Le directeur de l’Institut français des études et des sciences islamiques (Ifesi) est dans le collimateur de la justice. Le parquet de Créteil a ouvert une information judiciaire pour abus de confiance et travail illégal contre le responsable de cette école musulmane installée à Boissy-Saint-Léger depuis 2001. La justice le soupçonne d’avoir détourné plusieurs milliers d’euros.

 

Placé sous contrôle judiciaire depuis le mois de décembre 2010, Ahmed Abidi a été entendu mardi par le juge d’instruction chargé de l’enquête. Hier après-midi, c’est le maire socialiste de Boissy-Saint-Léger, Régis Charbonnier, qui a été convoqué comme témoin, au tribunal de Créteil. Le juge souhaitait notamment déterminer les relations que la mairie entretient avec la communauté musulmane de la commune.

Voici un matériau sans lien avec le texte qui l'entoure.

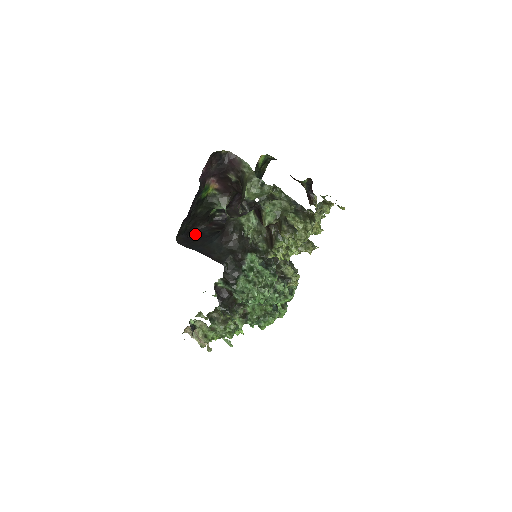
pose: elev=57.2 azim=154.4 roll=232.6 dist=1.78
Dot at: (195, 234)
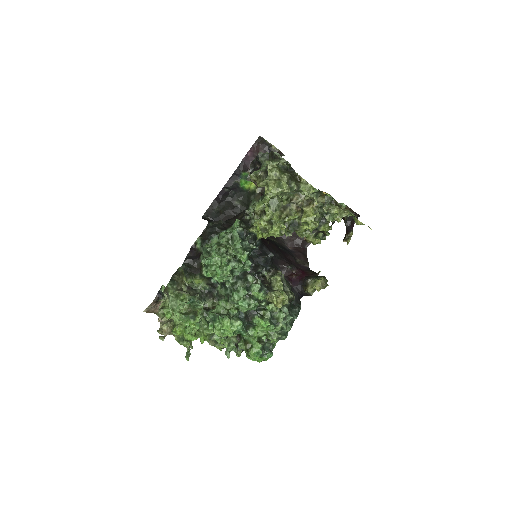
Dot at: occluded
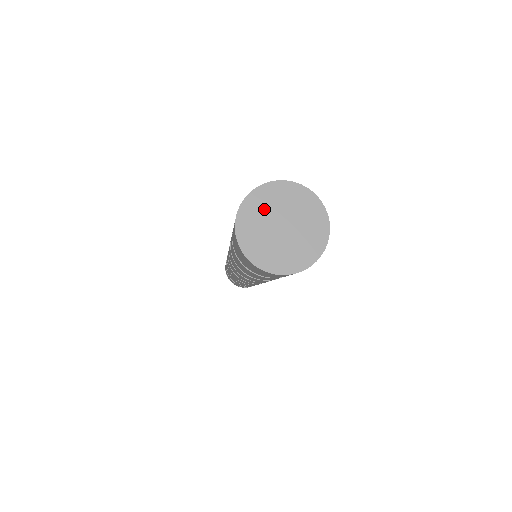
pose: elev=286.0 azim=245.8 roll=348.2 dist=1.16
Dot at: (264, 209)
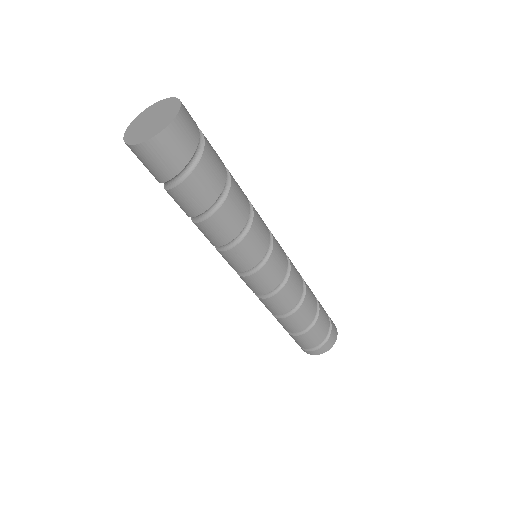
Dot at: (140, 122)
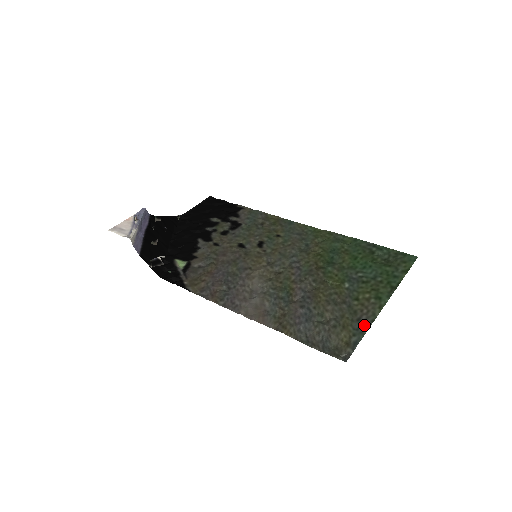
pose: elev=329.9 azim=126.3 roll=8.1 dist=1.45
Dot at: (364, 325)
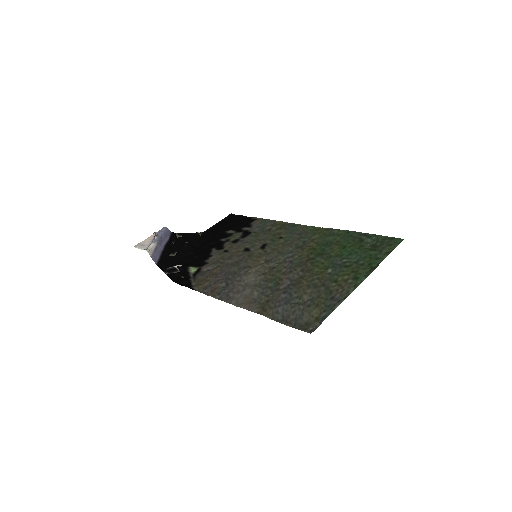
Dot at: (336, 302)
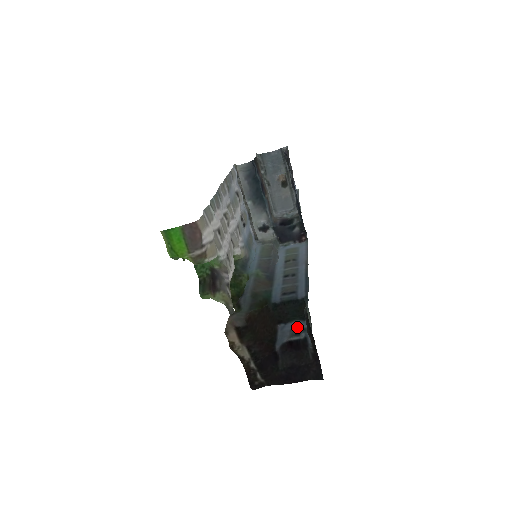
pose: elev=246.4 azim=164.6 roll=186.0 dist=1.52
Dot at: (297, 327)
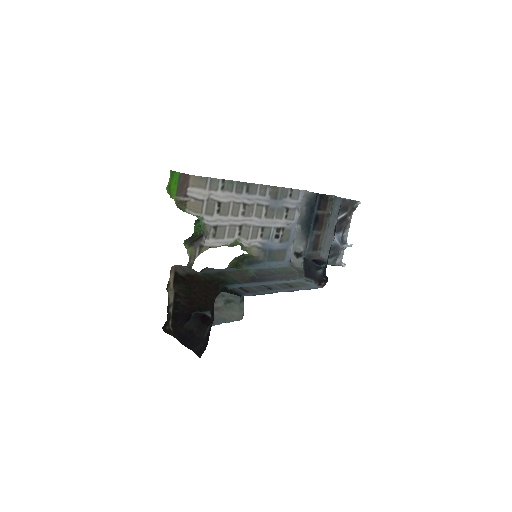
Dot at: occluded
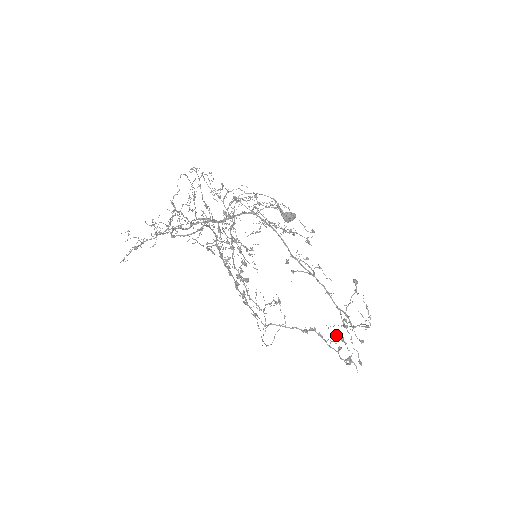
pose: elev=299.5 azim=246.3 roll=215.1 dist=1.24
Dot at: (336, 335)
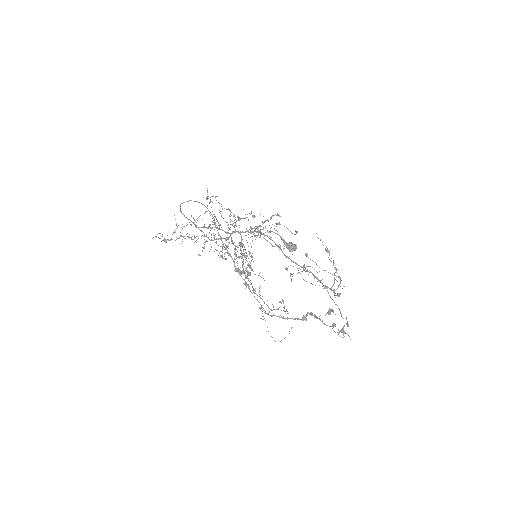
Dot at: occluded
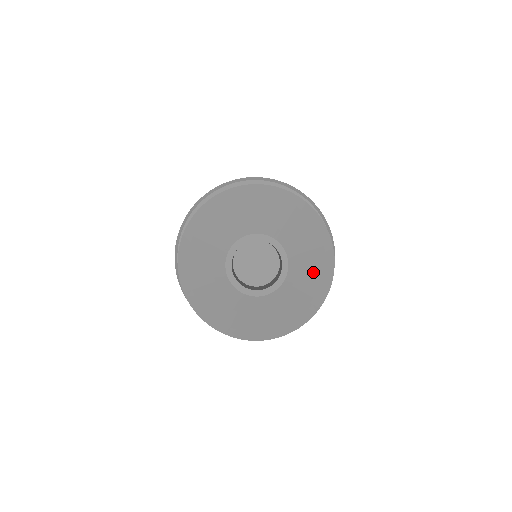
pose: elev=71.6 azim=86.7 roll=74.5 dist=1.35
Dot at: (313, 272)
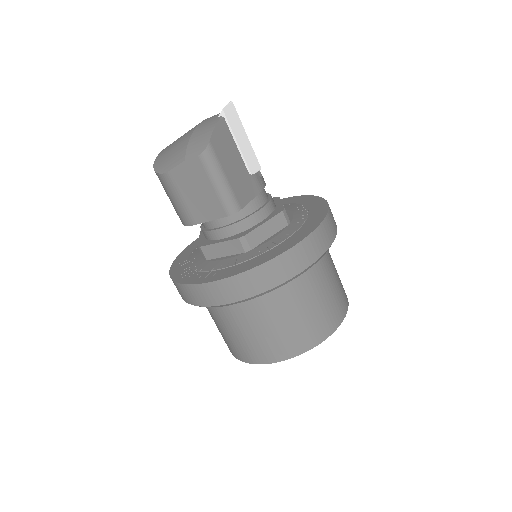
Dot at: occluded
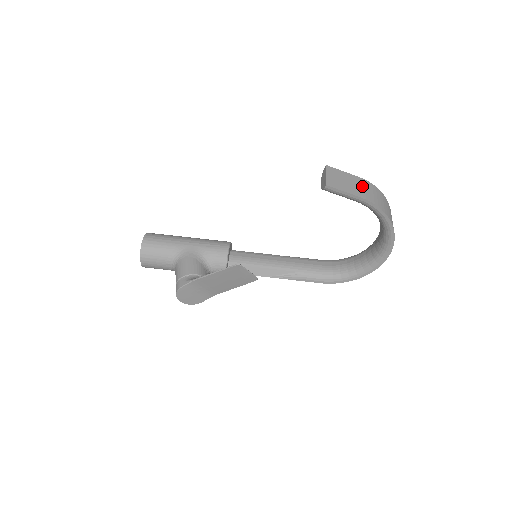
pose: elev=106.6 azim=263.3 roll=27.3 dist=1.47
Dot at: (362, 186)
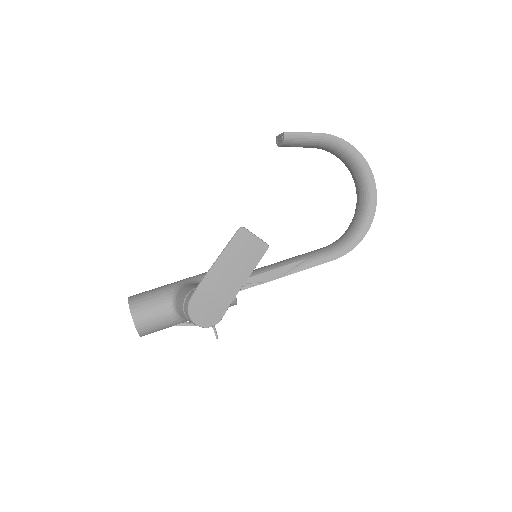
Dot at: occluded
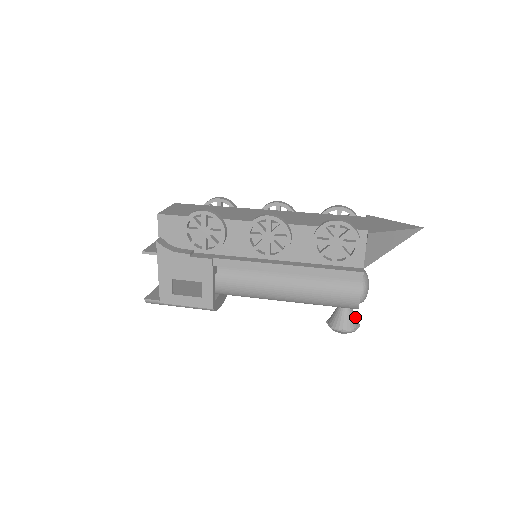
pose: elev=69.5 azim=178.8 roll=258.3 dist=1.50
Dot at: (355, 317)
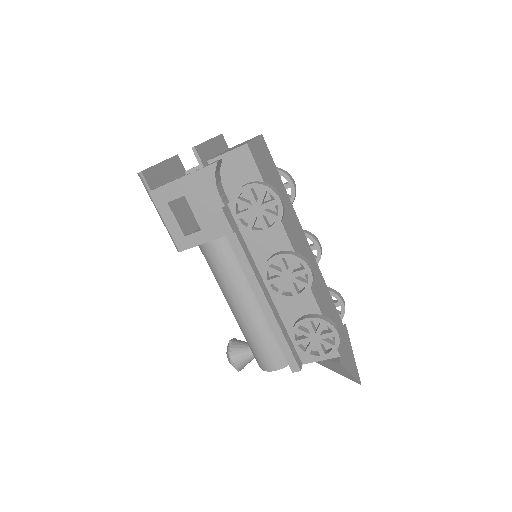
Dot at: (249, 362)
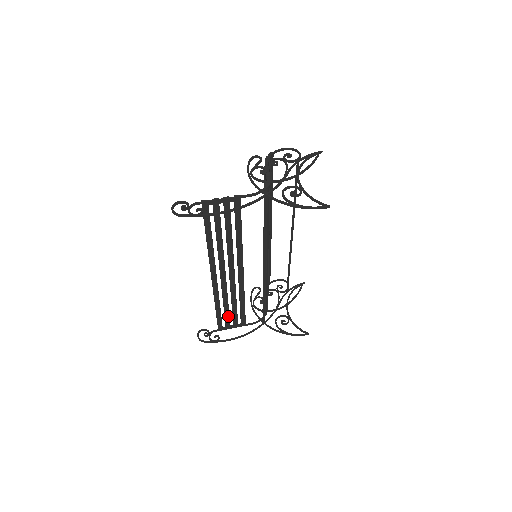
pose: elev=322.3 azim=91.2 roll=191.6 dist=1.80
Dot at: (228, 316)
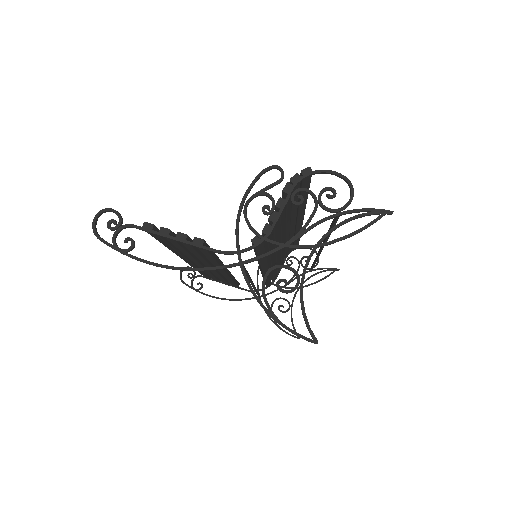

Cette affaire fait suite à un signalement du 18 novembre 2010 par le rectorat de Créteil auprès du procureur de Créteil. « L’Ifesi ne s’était pas déclaré auprès de l’Education nationale comme il aurait normalement dû le faire, détaille une source proche du dossier. Et puis, il accueillait du public alors que toutes les conditions de sécurité n’étaient pas remplies. » Dans la foulée, le parquet de Créteil ouvre une enquête, et une perquisition est réalisée dans les locaux de l’école. Installé au deuxième étage d’un immeuble du 11, avenue du Général-de-Gaulle, l’institut y occupe plus de 600 m2. Moquette bleu gris, décoration d’inspiration islamique avec de la mosaïque, l’ambiance est cosy. L’établissement dispose de plusieurs salles de cours, de petits amphis, d’une bibliothèque et d’une salle de prière. Lors de leur perquisition, les policiers récupèrent des documents qui mettent à jour des mouvements de fonds suspects. « C’est complètement faux, se défend Ahmed Abidi. J’ai fourni toutes les précisions au juge. Quant au travail illégal, il s’agit simplement de bénévoles qui aident l’école, rien d’autre… » Selon le directeur, l’Ifesi accueille un peu plus de 200 élèves, uniquement le week-end. « Tant qu’il n’y a pas de cours la semaine, nous n’avions pas à nous déclarer, assure Ahmed Abidi. Quant aux problèmes de sécurité, c’est ridicule. Nous disposons de huit sorties de secours. C’est de l’acharnement. Cela participe au mouvement général contre les musulmans. » Du côté de son avocat, Me Antoine Alexiev, on dénonce une « cabale » : « Le dossier est vide », insiste-t-il.